Les taxis autonomes de Waymo ne sont désormais plus les seuls à embarquer des passagers à San Francisco. Zoox, filiale de conduite autonome d'Amazon, a annoncé le 18 novembre le lancement de son programme “Explorers” dans la ville de Californie, permettant à certains utilisateurs inscrits sur liste d'attente d'embarquer à bord de ses propres véhicules sans volant ni pédales.
Un lancement initial dans trois quartiers de San Francisco
“Notre initiative Explorers invite les premiers utilisateurs à tester gratuitement le service et à nous faire part de leurs commentaires afin d'améliorer l'expérience avant son déploiement à plus grande échelle”, précise Zoox dans un communiqué. Les utilisateurs seront progressivement retirés de la liste au fur et à mesure de l'agrandissement de la flotte, avant une suppression de la liste d'attente l'année prochaine. Ils pourront entrer n'importe quelle destination – et non choisir parmi certains points de dépose, comme c'est le cas à Las Vegas – dans une zone couvrant les quartiers de South of Market (SoMa), Mission et Design District.

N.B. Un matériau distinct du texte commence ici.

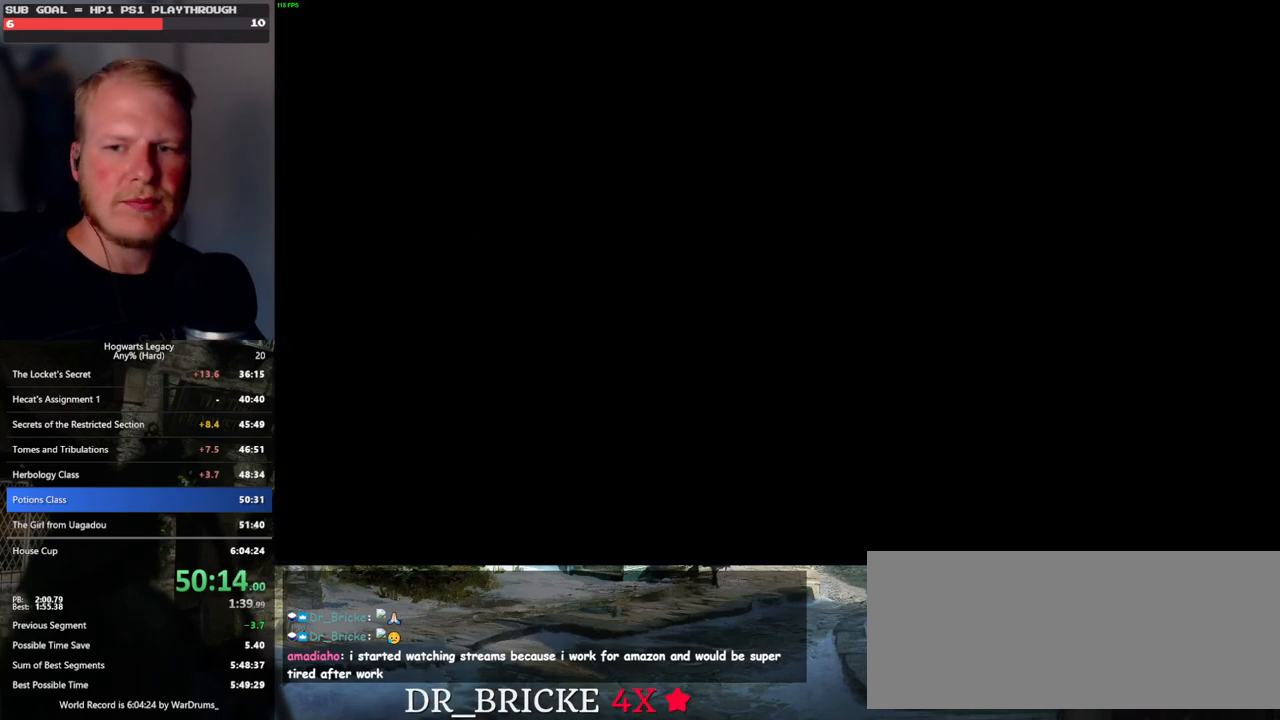
{"keys": [], "mouse": [], "events": []}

Plusieurs SUV Toyota Highlander équipés du système de conduite autonome de Zoox sillonnent la ville depuis plusieurs années déjà. Une pratique courante pour la filiale d'Amazon, qui lui permet de cartographier les futures zones de déploiement tout en développant son véhicule conçu en interne. Zoox teste ainsi son logiciel dans d'autres villes américaines, telles que Seattle, Austin, Los Angeles, Miami, Atlanta et, depuis début octobre, Washington.

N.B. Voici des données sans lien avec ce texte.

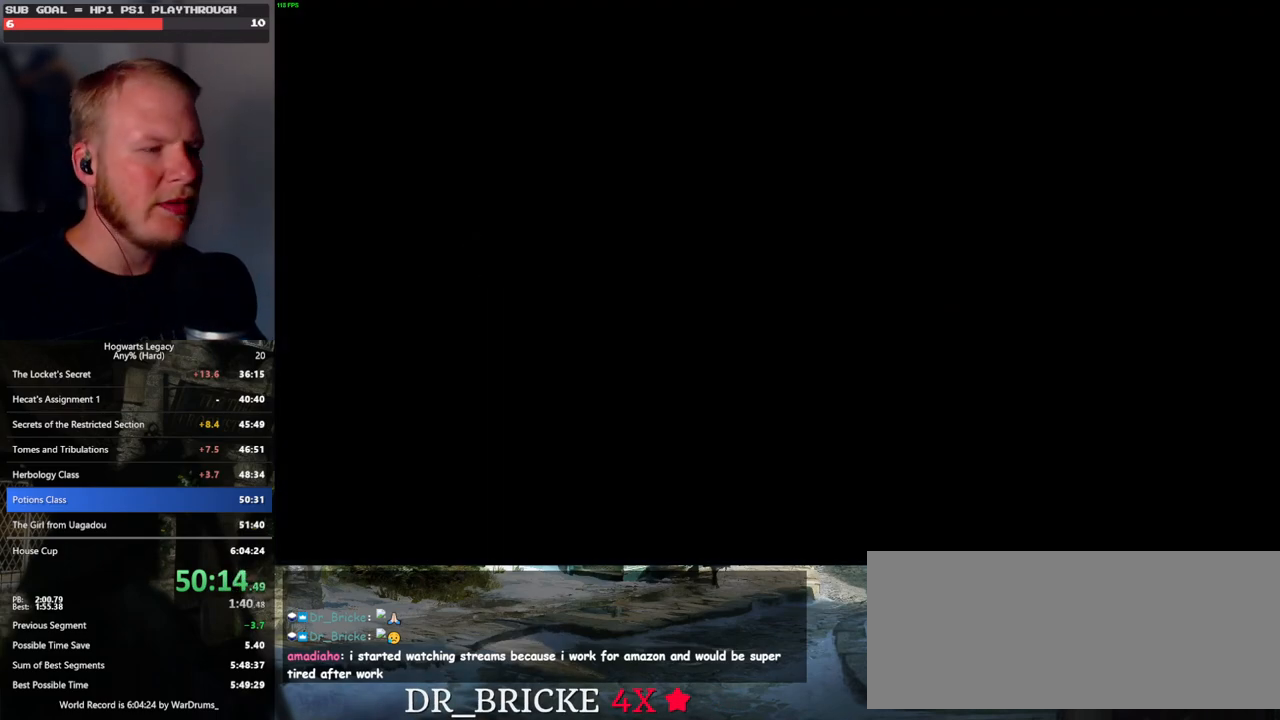
{"keys": [], "mouse": [], "events": []}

Deux permis à obtenir pour lancer un service payant
À la rentrée, Zoox a lancé un service de taxis autonomes gratuit sur le Strip de Las Vegas, ouvert en l'occurrence à tous les utilisateurs de son application. Une offre malgré tout très limitée : seul cinq arrêts de prise en charge et de dépose sont proposés (hôtels, casino, complexe de loisirs…), sur un trajet maximum de 4,8 kilomètres en quasi-ligne droite. L'entreprise attend le feu vert de l'agence américaine de sécurité routière (NHTSA) pour lancer des trajets payants.

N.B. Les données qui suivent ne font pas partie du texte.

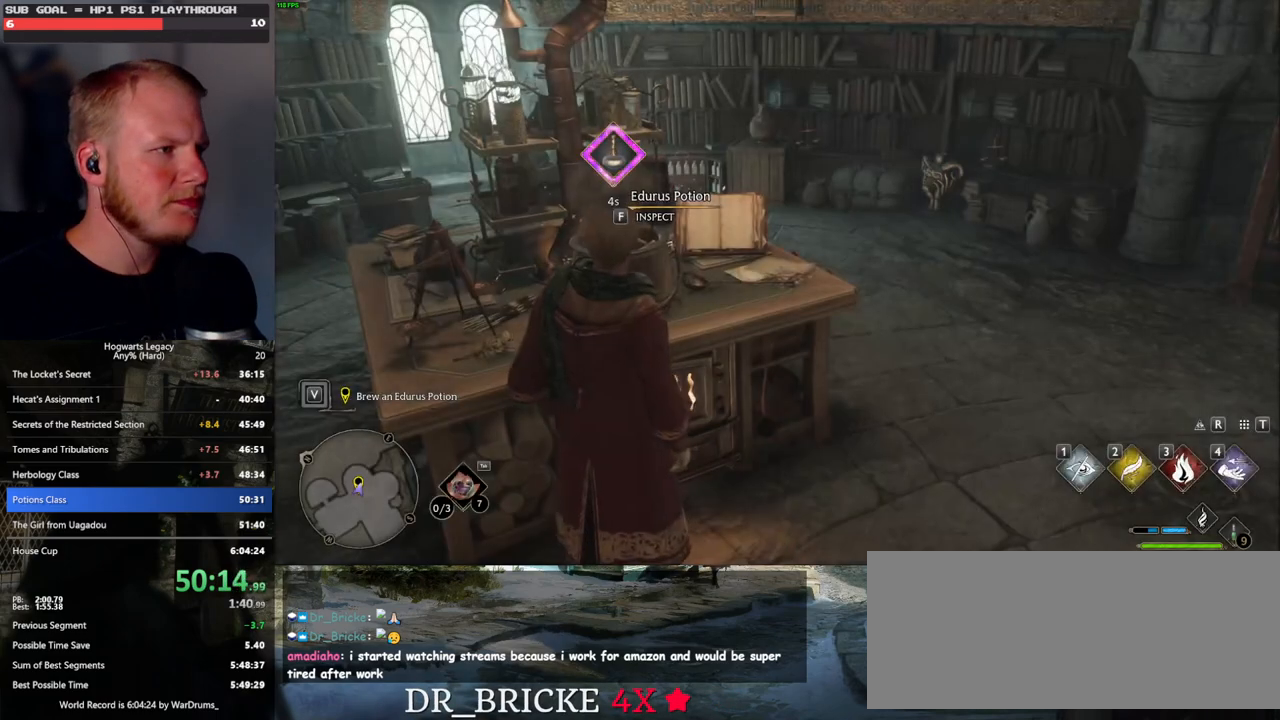
{"keys": [], "mouse": [], "events": []}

Même si elle ne le dit pas explicitement, Zoox espère aussi obtenir les autorisations réglementaires suffisantes pour lancer un réel service à San Francisco. La législation dans l'État américain est quelque peu particulière : en plus d'un permis délivré par la NHTSA, la société doit convaincre la California Public Utilities Commission (CPUC), chargée des transports à la demande, afin de facturer des courses. La NHTSA a clôturé cet été une enquête sur le processus d'auto-certification des taxis autonomes Zoox, autorisant la circulation de ses “grille-pains sur roues” à des fins de démonstration.
Faire de l'ombre à Waymo
Avec cette nouvelle étape franchie à San Francisco, Zoox compte bien faire de l'ombre à Waymo, qui a fait de la ville de Californie son premier marché. La filiale d'Alphabet, qui revendiquait au printemps la réalisation de 250 000 courses hebdomadaires, dispose d'une flotte de plus de 2000 véhicules, dont 800 à San Francisco, 500 à Los Angeles et 400 à Phoenix. Elle a également lancé deux services avec Uber à Austin et Atlanta, et prévoit de s'étendre dans une dizaine de villes l'année prochaine.
Un autre acteur s'intéresse de près à San Francisco : Uber. Le géant du VTC prévoit de lancer son propre service de taxis autonomes dès l'année prochaine, en commençant par la métropole. La flotte sera composée de SUV Lucid Gravity équipés du logiciel de conduite autonome de la start-up Nuro.